También muy distinta de las de su época fue la herética idea de Herbert Kroemer, al proponer en 1957 un transistor bipolar de heteroestructuras, formado por dos o más materiales diferentes, y predecir, tras un análisis detallado, que estos nuevos transistores funcionarían a más velocidad que los convencionales de silicio. Kroemer hacía poco que trabaja-ba en los laboratorios RCA de Princeton; según me contó una vez, había salido clandestinamente de Alemania Oriental y por aquel entonces desconocía una patente de Shockley en que, de pasada, se mencionaba la misma idea.
Seis años después Kroemer hizo otra atrevida propuesta, usar heteroestructuras para construir un láser de semiconductores capaz de funcionar a temperatura ambiente. El diodo láser basado en el semiconductor arseniuro de galio había sido demonstrado en 1962, pero era tan ineficiente que sólo funcionaba de manera pulsada o a temperaturas por debajo de cien grados bajo cero.
En una doble heteroestructura, razonaba Kroemer, en las regiones donde se unen los dos materiales se crea un campo eléctrico que en el caso del transistor daría lugar a una mayor corriente y facilitaría una menor resistencia en la base. En el láser, el campo confinaría mejor los electrones y así cederían más eficientemente su energía en forma de luz, la cual sería guiada a lo largo del material central. Con estas propiedades serían posibles transistores más rápidos y láseres con menor consumo de energía. Al mismo tiempo que Kroemer, e independiente de él, Zhores Alferov, del Instituto Ioffe de St. Petersburgo, proponía un láser de heteroestructuras basado en el mismo principio.
La inexistencia en aquel momento de la tecnología para fabricar heteroestructuras de suficiente calidad hacía imposible llevar a la práctica las ideas de Kroemer y Alferov. Pasarían siete años hasta que se desarrollaran esas técnicas y se hiciera realidad, por primera vez en el Instituto Ioffe y en los Laboratorios Bell, el diodo láser de heteroestructuras funcionando a temperatura ambiente. Fue precisamente la magia de la intensísima luz roja que emanaba de ese dispositivo minúsculo la que me atrajo en 1971 al mundo de los semiconductores; mi primer proyecto -que nunca llegué a terminar- como aprendiz de científico fue fabricar un láser de heteroestructuras usando las ideas de Kroemer y Alferov.
Conocí a ambos a principios de la década de los ochenta, cuando los transistores y láseres de heteroestructuras empezaban a usarse comercialmente. Kroemer seguía predicando con celo misionero las excelencias de las heteroestructuras de semiconductores. Alferov era uno de los pocos científicos soviéticos que podía viajar al extranjero solo. Hoy, además de director del Instituto Ioffe y vicepresidente de la Academia de Ciencias, es miembro del parlamento ruso.

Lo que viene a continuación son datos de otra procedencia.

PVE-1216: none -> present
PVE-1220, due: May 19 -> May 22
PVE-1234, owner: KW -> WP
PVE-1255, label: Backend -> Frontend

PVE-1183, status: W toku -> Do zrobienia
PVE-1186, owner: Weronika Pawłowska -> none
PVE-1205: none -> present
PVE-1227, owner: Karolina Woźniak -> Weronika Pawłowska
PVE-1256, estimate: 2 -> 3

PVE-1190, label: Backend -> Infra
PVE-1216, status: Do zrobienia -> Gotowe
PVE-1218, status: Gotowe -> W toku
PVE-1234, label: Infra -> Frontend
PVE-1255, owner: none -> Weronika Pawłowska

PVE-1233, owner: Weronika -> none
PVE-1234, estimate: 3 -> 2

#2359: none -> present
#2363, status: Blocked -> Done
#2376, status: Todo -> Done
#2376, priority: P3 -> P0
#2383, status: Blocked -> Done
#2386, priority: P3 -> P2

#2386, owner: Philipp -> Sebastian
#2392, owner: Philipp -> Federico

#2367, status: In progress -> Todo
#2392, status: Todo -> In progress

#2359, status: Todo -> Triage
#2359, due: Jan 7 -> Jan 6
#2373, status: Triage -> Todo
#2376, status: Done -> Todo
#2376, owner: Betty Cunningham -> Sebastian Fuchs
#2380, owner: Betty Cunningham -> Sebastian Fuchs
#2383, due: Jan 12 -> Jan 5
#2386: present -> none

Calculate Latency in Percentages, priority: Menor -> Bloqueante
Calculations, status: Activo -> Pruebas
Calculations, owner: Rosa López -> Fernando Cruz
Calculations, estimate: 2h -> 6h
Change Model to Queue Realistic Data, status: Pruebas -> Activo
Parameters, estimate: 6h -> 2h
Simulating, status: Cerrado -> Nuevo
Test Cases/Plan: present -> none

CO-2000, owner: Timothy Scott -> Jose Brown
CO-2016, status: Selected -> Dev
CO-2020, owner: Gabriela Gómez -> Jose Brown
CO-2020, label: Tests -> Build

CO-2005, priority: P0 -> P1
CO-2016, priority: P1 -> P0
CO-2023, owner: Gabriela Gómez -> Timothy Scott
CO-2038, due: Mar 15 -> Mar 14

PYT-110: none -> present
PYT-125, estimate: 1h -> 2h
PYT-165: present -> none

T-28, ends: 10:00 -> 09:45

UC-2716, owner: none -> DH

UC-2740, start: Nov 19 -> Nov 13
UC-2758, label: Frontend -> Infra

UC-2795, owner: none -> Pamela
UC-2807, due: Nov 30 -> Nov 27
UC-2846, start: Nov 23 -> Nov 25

Las ideas pioneras de Kroemer y Alferov son no sólo el fundamento de los transistores que se usan en telefonía móvil y comunicaciones espaciales, y de los dispositivos optoelectrónicos empleados en las comunicaciones for fibras ópticas. Esas ideas y las tecnologías que las plasmaron están sirviendo además para explorar nuevos conceptos -entre ellos el de ordenador cuántico- con los que superar la barrera a que nos conducirá el éxito sin precedentes del circuito integrado de Kilby y Noyce.
Emilio Méndez es profesor de la Universidad de Nueva York en Stony Brook. Ha recibido recientemente el Premio Internacional de Dispositivos Cuánticos por sus trabajos pioneros en heteroestructuras de semiconductores.